The American Thyroid Association also recommends having your thyroid-stimulating hormone (TSH) levels checked beginning at age thirty-five, and again every five years. You’ll want to get checked more frequently, however, if you have unusual and significant weight changes or unexplained fatigue.

In Your Forties
The hormonal fluctuations of perimenopause (the beginning of menopause), along with the stress of juggling children, careers, and aging parents, leads to an increased risk that women will develop depression during their forties. Their slower metabolism can also contribute to body image-related blues.
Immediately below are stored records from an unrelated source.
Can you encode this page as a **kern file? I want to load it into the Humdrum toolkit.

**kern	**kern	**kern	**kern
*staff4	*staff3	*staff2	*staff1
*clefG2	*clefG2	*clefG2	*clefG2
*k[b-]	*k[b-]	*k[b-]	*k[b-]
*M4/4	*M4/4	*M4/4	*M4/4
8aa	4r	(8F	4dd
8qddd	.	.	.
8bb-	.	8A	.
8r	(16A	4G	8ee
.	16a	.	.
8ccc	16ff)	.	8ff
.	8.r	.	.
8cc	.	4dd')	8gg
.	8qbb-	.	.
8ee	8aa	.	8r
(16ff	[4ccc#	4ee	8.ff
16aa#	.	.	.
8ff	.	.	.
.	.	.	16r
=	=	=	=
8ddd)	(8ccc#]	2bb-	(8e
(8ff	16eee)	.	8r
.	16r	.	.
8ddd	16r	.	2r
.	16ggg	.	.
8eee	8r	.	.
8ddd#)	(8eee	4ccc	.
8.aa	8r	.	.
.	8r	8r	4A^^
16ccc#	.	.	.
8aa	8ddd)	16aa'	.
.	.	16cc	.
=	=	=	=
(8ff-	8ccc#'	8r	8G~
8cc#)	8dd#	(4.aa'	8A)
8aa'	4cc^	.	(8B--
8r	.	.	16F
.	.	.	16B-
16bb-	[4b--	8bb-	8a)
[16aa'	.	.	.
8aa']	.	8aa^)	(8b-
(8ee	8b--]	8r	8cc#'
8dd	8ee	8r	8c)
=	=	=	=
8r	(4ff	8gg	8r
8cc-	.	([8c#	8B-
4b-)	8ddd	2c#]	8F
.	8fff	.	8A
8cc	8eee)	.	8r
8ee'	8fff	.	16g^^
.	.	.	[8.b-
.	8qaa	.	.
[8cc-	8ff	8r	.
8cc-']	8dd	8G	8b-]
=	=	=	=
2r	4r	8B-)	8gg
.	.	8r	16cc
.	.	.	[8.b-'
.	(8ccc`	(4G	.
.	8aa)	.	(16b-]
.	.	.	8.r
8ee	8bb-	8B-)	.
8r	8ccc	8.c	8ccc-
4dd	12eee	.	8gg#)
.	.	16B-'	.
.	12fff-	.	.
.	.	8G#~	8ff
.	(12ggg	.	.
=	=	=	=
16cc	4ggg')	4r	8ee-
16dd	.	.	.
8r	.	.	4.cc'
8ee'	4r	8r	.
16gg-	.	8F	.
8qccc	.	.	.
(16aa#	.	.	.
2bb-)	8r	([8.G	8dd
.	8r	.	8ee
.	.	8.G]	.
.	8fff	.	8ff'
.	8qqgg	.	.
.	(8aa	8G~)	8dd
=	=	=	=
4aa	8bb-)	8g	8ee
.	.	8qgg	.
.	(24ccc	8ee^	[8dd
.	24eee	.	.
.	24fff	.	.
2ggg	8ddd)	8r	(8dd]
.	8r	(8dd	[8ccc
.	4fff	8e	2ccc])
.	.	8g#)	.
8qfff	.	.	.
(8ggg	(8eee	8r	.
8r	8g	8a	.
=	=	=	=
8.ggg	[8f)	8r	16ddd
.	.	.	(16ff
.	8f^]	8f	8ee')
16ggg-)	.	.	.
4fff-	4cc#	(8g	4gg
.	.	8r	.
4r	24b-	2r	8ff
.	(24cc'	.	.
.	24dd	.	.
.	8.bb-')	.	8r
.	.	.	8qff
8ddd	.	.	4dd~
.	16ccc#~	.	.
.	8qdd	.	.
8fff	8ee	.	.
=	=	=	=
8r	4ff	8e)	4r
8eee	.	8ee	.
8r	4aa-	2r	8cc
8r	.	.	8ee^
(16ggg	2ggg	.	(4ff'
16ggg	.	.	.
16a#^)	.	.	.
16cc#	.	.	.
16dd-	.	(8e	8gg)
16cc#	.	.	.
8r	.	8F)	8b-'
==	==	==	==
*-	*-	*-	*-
Your forties are when you need to start worrying about heart disease as well; according to the National Institutes of Health, it’s the number one killer of women and the leading cause of disability among females. Although women’s susceptibility increases with age, more and more women are developing heart disease young, and, according to one recent study from the University of California, San Francisco, published on Forbes.com, black women are developing the disease at twenty times the rate of white women.

The American Cancer Society recommends yearly mammograms for women beginning in their forties, even though breast cancer is still relatively rare for women of this age group—affecting one in every sixty-eight women, according to El-Bayoumi—but treatment is most successful following early screening for the disease. The American College of Gastroenterology also recommends that women—especially black women, who are at the greatest risk—begin getting regular colonoscopies for colon cancer at age forty-five.

Age Fifty and Over
Heart disease, cancer, and osteoporosis are all major concerns for women over fifty, but the most prevalent risks are breast and colon cancers (along with lung cancer, for women who have been cigarette smokers).

Menopause also brings lots of unpleasantness like weight changes, vaginal dryness, and loss of libido, to name just a few discomforts.